Onze anos depois, respaldado em diversos argumentos, como a necessidade de ajustes nas contas da cidade, a carreira dos professores volta ao debate, e o impasse prontamente se estabelece. Contudo, o cenário atual está bem favorável a Paes.
Se o ambiente entre o magistério e o prefeito parecia não ser dos melhores, nesse momento, o “clima” ficou ruim de vez. Todavia, ainda não se sabe o peso político disto para os projetos de Paes.
Em termos de repercussão na opinião pública imediata, nota-se que a sociedade não se engajou com o debate. Historicamente, quando os profissionais da educação se sentem desestimulados, dificilmente a educação consegue obter bons resultados. A população costuma levar um tempo para fazer tais conexões ou sequer consegue fazer relações, neste nível. Mas de algum modo o descontentamento fica nítido, o que não é benéfico para ninguém.
Base política
Fissuras também ocorreram entre alguns parlamentares do campo progressista da Câmara. Refiro-me especificamente ao PT, que se dividiu na votação. Dois vereadores petistas (Tainá de Paula e Edson Santos) estão sendo criticados pelo magistério, por conta do "sim" ao PLC. O PT compõe a base aliada do governo Paes, logo, em uma votação relevante como essa (do ponto de vista do empenho governamental sobre a matéria), o partido não se desconectou do Executivo, mas também sinalizou que há divergências sobre o teor do projeto. O cálculo político de hoje, feito pelos parlamentares, será mensurado com o tempo.

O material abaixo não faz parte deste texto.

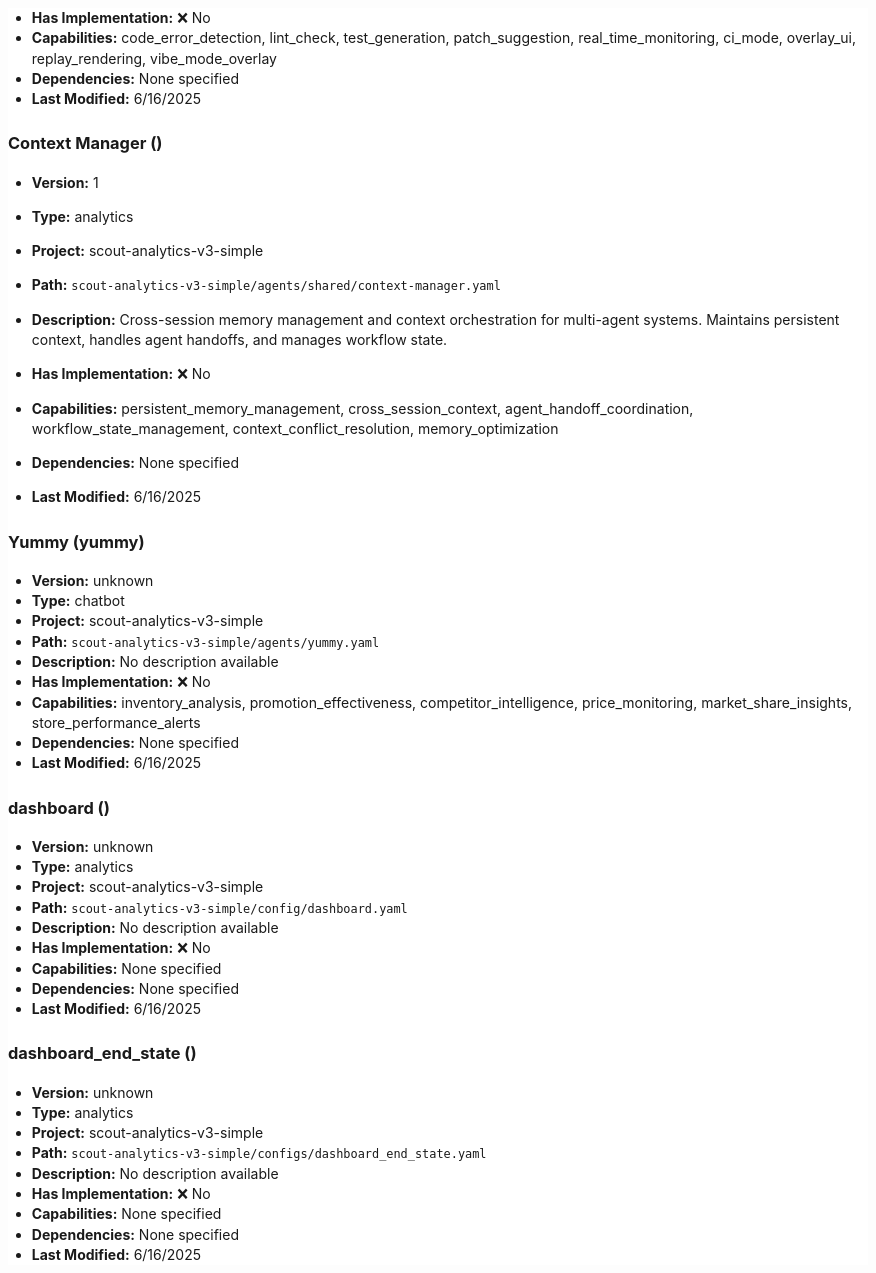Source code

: - **Has Implementation:** ❌ No
- **Capabilities:** code_error_detection, lint_check, test_generation, patch_suggestion, real_time_monitoring, ci_mode, overlay_ui, replay_rendering, vibe_mode_overlay
- **Dependencies:** None specified
- **Last Modified:** 6/16/2025


### Context Manager ()

- **Version:** 1
- **Type:** analytics
- **Project:** scout-analytics-v3-simple
- **Path:** `scout-analytics-v3-simple/agents/shared/context-manager.yaml`
- **Description:** Cross-session memory management and context orchestration for multi-agent systems. Maintains persistent context, handles agent handoffs, and manages workflow state.

- **Has Implementation:** ❌ No
- **Capabilities:** persistent_memory_management, cross_session_context, agent_handoff_coordination, workflow_state_management, context_conflict_resolution, memory_optimization
- **Dependencies:** None specified
- **Last Modified:** 6/16/2025


### Yummy (yummy)

- **Version:** unknown
- **Type:** chatbot
- **Project:** scout-analytics-v3-simple
- **Path:** `scout-analytics-v3-simple/agents/yummy.yaml`
- **Description:** No description available
- **Has Implementation:** ❌ No
- **Capabilities:** inventory_analysis, promotion_effectiveness, competitor_intelligence, price_monitoring, market_share_insights, store_performance_alerts
- **Dependencies:** None specified
- **Last Modified:** 6/16/2025


### dashboard ()

- **Version:** unknown
- **Type:** analytics
- **Project:** scout-analytics-v3-simple
- **Path:** `scout-analytics-v3-simple/config/dashboard.yaml`
- **Description:** No description available
- **Has Implementation:** ❌ No
- **Capabilities:** None specified
- **Dependencies:** None specified
- **Last Modified:** 6/16/2025


### dashboard_end_state ()

- **Version:** unknown
- **Type:** analytics
- **Project:** scout-analytics-v3-simple
- **Path:** `scout-analytics-v3-simple/configs/dashboard_end_state.yaml`
- **Description:** No description available
- **Has Implementation:** ❌ No
- **Capabilities:** None specified
- **Dependencies:** None specified
- **Last Modified:** 6/16/2025
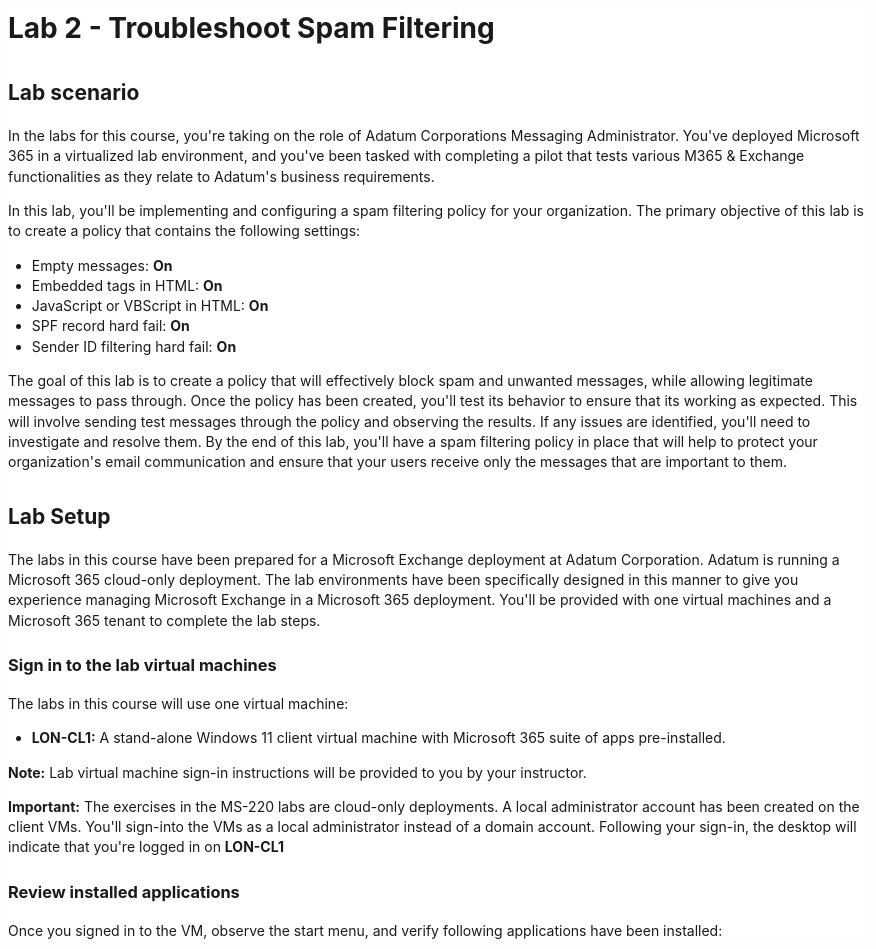 # Lab 2 - Troubleshoot Spam Filtering

## Lab scenario

In the labs for this course, you're taking on the role of Adatum Corporations Messaging Administrator. You've deployed Microsoft 365 in a virtualized lab environment, and you've been tasked with completing a pilot that tests various M365 & Exchange functionalities as they relate to Adatum's business requirements.

In this lab, you'll be implementing and configuring a spam filtering policy for your organization. The primary objective of this lab is to create a policy that contains the following settings:

- Empty messages: **On**
- Embedded tags in HTML: **On**
- JavaScript or VBScript in HTML: **On**
- SPF record hard fail: **On**
- Sender ID filtering hard fail: **On**

The goal of this lab is to create a policy that will effectively block spam and unwanted messages, while allowing legitimate messages to pass through. Once the policy has been created, you'll test its behavior to ensure that its working as expected. This will involve sending test messages through the policy and observing the results. If any issues are identified, you'll need to investigate and resolve them. By the end of this lab, you'll have a spam filtering policy in place that will help to protect your organization's email communication and ensure that your users receive only the messages that are important to them.

## Lab Setup

The labs in this course have been prepared for a Microsoft Exchange deployment at Adatum Corporation. Adatum is running a Microsoft 365 cloud-only deployment. The lab environments have been specifically designed in this manner to give you experience managing Microsoft Exchange in a Microsoft 365 deployment. You'll be provided with one virtual machines and a Microsoft 365 tenant to complete the lab steps.

### Sign in to the lab virtual machines

The labs in this course will use one virtual machine:

- **LON-CL1:** A stand-alone Windows 11 client virtual machine with Microsoft 365 suite of apps pre-installed.

**Note:** Lab virtual machine sign-in instructions will be provided to you by your instructor.

**Important:** The exercises in the MS-220 labs are cloud-only deployments. A local administrator account has been created on the client VMs. You'll sign-into the VMs as a local administrator instead of a domain account. Following your sign-in, the desktop will indicate that you're logged in on **LON-CL1**

### Review installed applications

Once you signed in to the VM, observe the start menu, and verify following applications have been installed:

Sobre a base política mais ao centro ou à direita na Câmara, a repercussão aparenta fazer pouca diferença. Nas redes de alguns parlamentares, o tema não foi muito mencionado. A movimentação mais intensa dos parlamentares da direita, quando o assunto é a educação, acaba se dando quando o teor da proposta é de cunho moral, envolvendo a chamada pauta dos costumes.
Quanto ao secretário Renan Ferreirinha, há uma dupla sensação, pois ele está usufruindo de visibilidade, via inserções na imprensa e nas redes sociais. Em Brasília, podemos dizer que ele colhe os louros da temática do uso de celulares nas escolas. Porém, frente ao magistério municipal, há um descontentamento pelos motivos descritos. Novamente, o tempo vai revelar os ônus e bônus para este agente público. Considerando que a vida política de um parlamentar demanda votos, parece seguro dizer os educadores cariocas, uma categoria fundamental da área de atuação de Ferreirinha, dificilmente depositarão confiança eleitoral nele.
Uma coincidência igualmente paradoxal marca esta conjuntura e, com ela, fecho a análise. É comum que projetos educacionais de teor mais negativo ou polêmico sejam apresentados no final do ano. Desta vez, o Rio, com suas diversas contradições, foi palco de duas movimentações em direções opostas, ainda que por motivos conjunturais.
*Rafael Bastos é professor do Programa de Pós-graduação em Políticas Públicas e Formação Humana da Universidade do Estado do Rio de Janeiro (Uerj) e membro do Laboratório de Políticas Públicas.
**Este é um artigo de opinião. A visão dos autores não necessariamente expressa a linha editorial do Brasil de Fato RJ.